I remember my disappointment when samples arrived for some of my friends studying diamond for their PhDs. They were just little brown squares with no sparkle at all, because of defects in the crystal that have dazzled researchers in different ways. For example, nitrogen-vacancy defects – where a nitrogen substitutes for a carbon atom next to an empty lattice site – give rise to electron spin behaviour that researchers have been looking to exploit in applications ranging from microscopy and quantum computing to bioimaging.

Layers of interest

Unlike diamond, other forms of carbon are conducting. As far back as the17th century, people were using a conducting form of carbon in one of the most ubiquitous data storage tools on the planet – the pencil. The graphite running through pencils has a layered structure and each layer is a honeycomb lattice, like tessellated benzene rings where each carbon atom is now bonded to three nearest neighbours. As in benzene, a delocalized π orbital forms, allowing electrons to flow through the structure.

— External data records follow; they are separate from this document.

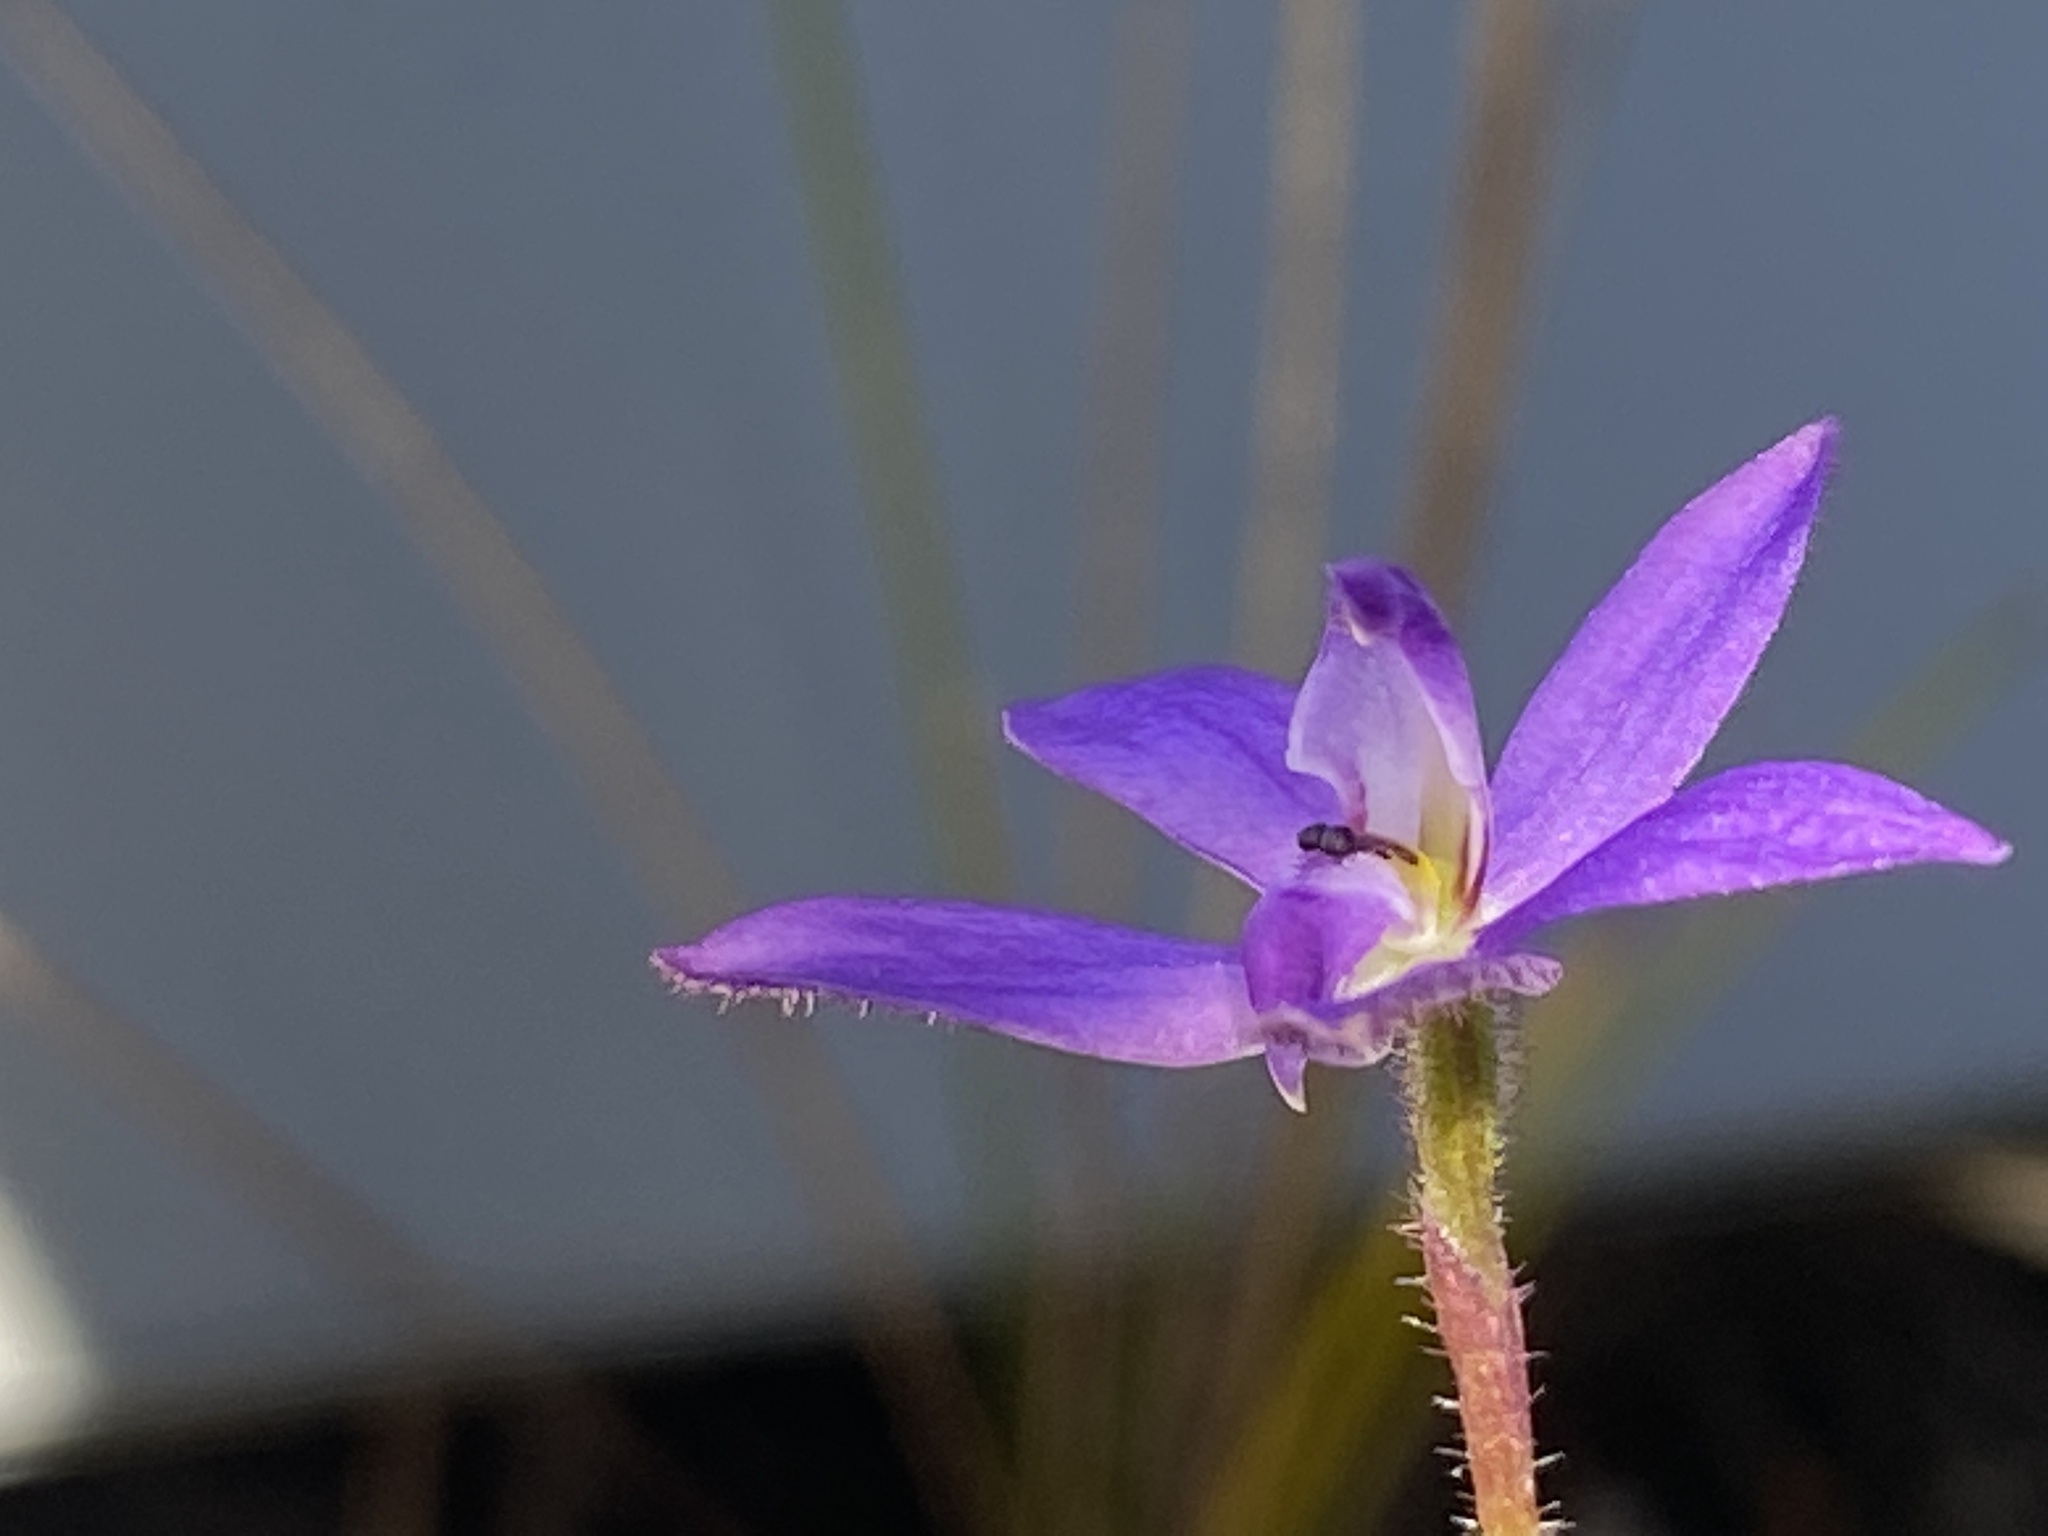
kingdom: Plantae
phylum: Tracheophyta
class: Liliopsida
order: Asparagales
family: Orchidaceae
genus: Caladenia
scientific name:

Of course, a pencil does not exploit graphite’s conducting properties, but it works because the covalent bonds between the layers of graphite are weak and a little friction against a sheet of paper is enough to rub off layers and record data in a written trail. Researchers have also exploited these weak interlayer bonds in graphite substrates that can be easily cleaned by removing the top layer with a piece of sticky tape. Thanks to the curiosity of Andre Geim and Kostya Novoselov in their legendary Friday night experiments on these discarded bits of sticky tape, the phenomenal properties of a single or very few layers of carbon – now known as graphene – have been keeping researchers and funders busy for over a decade since, and will likely continue to do so for decades to come.

Even before the discovery of graphene by Geim and Novoselov at the University of Manchester in 2005, studies of carbon nanotubes – discovered in 1990 by Sumio Iijima – had given a glimpse of the kind of mechanical and electronic properties that emerge from a single layer of carbon. One of the attributes of graphene that has excited researchers recently is the way the properties of materials comprising more than one layer of graphene can be tuned by the presence of other 2D materials, and even by the angle or twist between graphene layers themselves. And I would bet my hat that there is more to discover in other forms of nanocarbon in the future.

So we literally live, eat and breathe carbon. It feeds our industries, inspires our labs, and is the cause and potential solution to some of the greatest challenges facing the planet. Carbon is so ubiquitous across living organisms that radioactive measurements of the carbon composition can be used to date them – so carbon owns time too. Be it work, rest or play there is nothing you can do that carbon does not influence, govern or facilitate. Like it or not, carbon is King of the Elements.